Friday, August 31, 2012

Limitations of financial ratio analysis


I'm a big fan of ratio analysis for small business owners. I do not have to inspire CFOs of large companies and auditors to perform analysis of the relationship, because it is their daily bread, but I find that many owners of small businesses have not yet received the appreciation of what we can do for their financial ratios.

But as ratio analysis can help you, it can also mislead, so I thought it would be good to explore the limits of today's financial ratio analysis.

Analysis of the relationship can be just as good as the underlying data
The reports are absolutely wonderful. It reduces a complex set of numbers and relationships for a simple, 1 or 2 digit number that tells you volumes! But be careful ... And if those complexes, the underlying data are not accurate? Many important decisions because a relationship is changed by 1 or 2 percentage points. Given that, the better your accountant to make really sure that the calculation can be invoked.

In small things as the business environment reconciled trial balance (yes, not only bank accounts!) And monthly budget review can not be taken for granted. Many small businesses do not have adequate accounting systems in place or have any competent accounting personnel that the monthly financial results are not only available, but in fact accurate.

Calculating any reports based on questionable data and a set of unreconciled books can be very dangerous. So, before any analysis is attempted, the records must be brought up to par.

Comparison report can only be meaningful if the data are truly comparable
It 's a challenge to achieve comparability between different companies, even in the same field. Depreciation methods, different methods of inventory valuation methods, different policy regarding the capitalization of certain expenses make it very difficult to arrive at a budget that can be compared in a meaningful way.

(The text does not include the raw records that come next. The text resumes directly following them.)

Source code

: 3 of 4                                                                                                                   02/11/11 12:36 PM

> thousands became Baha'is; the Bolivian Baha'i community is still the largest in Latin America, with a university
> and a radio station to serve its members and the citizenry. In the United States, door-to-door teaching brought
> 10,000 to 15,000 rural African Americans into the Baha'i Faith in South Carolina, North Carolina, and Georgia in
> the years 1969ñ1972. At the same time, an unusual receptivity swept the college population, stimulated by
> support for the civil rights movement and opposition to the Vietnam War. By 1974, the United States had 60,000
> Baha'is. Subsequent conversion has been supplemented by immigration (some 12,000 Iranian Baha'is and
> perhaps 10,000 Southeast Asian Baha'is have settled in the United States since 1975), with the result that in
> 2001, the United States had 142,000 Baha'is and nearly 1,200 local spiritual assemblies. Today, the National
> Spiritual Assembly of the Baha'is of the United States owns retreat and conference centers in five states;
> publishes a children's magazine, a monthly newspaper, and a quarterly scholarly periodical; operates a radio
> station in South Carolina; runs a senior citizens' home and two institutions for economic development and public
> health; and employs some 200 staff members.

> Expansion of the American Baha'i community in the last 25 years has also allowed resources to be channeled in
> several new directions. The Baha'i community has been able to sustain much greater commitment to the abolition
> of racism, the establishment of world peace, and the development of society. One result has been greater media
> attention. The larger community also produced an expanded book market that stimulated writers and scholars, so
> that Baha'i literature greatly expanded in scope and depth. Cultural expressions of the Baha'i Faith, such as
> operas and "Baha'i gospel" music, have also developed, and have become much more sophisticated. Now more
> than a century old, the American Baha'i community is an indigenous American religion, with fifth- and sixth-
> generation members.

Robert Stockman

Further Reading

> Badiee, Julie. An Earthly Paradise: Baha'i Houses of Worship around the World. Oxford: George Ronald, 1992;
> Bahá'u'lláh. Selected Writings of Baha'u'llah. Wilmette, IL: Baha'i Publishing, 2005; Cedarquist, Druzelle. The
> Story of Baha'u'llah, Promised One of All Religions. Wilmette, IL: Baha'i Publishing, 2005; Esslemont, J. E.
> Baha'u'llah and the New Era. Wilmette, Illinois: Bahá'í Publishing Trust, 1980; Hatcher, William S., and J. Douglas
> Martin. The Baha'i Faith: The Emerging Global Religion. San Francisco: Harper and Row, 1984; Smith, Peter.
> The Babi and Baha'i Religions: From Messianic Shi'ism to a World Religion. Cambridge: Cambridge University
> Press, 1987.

But the comparison of different periods within the same company can get difficult. I have seen many small businesses with a high turnover of accounting / financial position and my review of general ledger often revealed that there was no consistency in how many different operations have been sent by those people. This would make the comparison less valuable than it might otherwise be. This brings us back to the first point - the documents must be not only accurate, but consistent.

Analysis of the report reflects only what is in the budget
Obviously, financial reports reflect only what is contained in financial reports of companies. And the same value as that may be, does not capture many factors that can have a profound impact on business and yet can not be quantified or expressed in accounting terms.

I remember acting like a part-time control for an insurance company that has just been purchased by an international player. The president was given a certain relationship as a target for its costs of the accounting department salary. Based on this relationship, one person could not add to his personal accounts. Conversely, to achieve the goal, he should leave some people go first.

But this does not take into account the particular situation the company was in for historical reasons, the staff had very low qualifications, the systems were old and the only way out was to bring a strong full-time controller or CFO to reorganize department. The report does not allow such a target. But it was the best thing to do in those circumstances. Intelligent guidance recognizes these limitations and relationships to take business decisions right anyway.

Other factors not included in the budget may be technological developments, actions of competitors, governmental actions, etc. All elements with potential business impact should be assessed when making important decisions, not only financial ratios.

Still, financial ratio analysis is a key component of these decisions and I dare say that a society that does not make use of this information is at a disadvantage .......

2 comments:

  1. Financial ratio analysis is an important building block for value investing. Financial ratio plays important role for the growth of the organizations. Thanks for your great inputs on Limitations of financial ratio analysis.